• _TO-DO ITEM_: Leave out every line before the one containing "母父： Storm Cat", and repeat the rest of the material below exactly, that line included.

• _EXTRACTED RECORDS_:
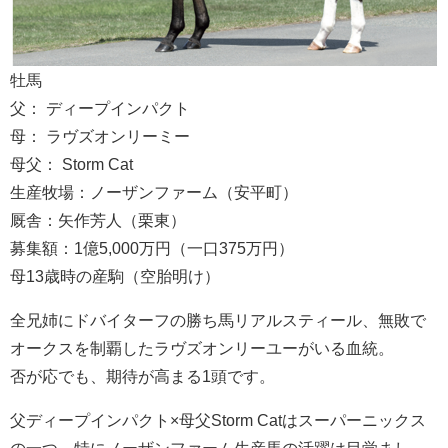
牡馬
父： ディープインパクト
母： ラヴズオンリーミー
母父： Storm Cat
生産牧場：ノーザンファーム（安平町）
厩舎：矢作芳人（栗東）
募集額：1億5,000万円（一口375万円）
母13歳時の産駒（空胎明け）
全兄姉にドバイターフの勝ち馬リアルスティール、無敗で
オークスを制覇したラヴズオンリーユーがいる血統。
否が応でも、期待が高まる1頭です。
父ディープインパクト×母父Storm Catはスーパーニックス
の一つ。特にノーザンファーム生産馬の活躍は目覚まし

• _YOUR RESPONSE_:
母父： Storm Cat
生産牧場：ノーザンファーム（安平町）
厩舎：矢作芳人（栗東）
募集額：1億5,000万円（一口375万円）
母13歳時の産駒（空胎明け）
全兄姉にドバイターフの勝ち馬リアルスティール、無敗で
オークスを制覇したラヴズオンリーユーがいる血統。
否が応でも、期待が高まる1頭です。
父ディープインパクト×母父Storm Catはスーパーニックス
の一つ。特にノーザンファーム生産馬の活躍は目覚まし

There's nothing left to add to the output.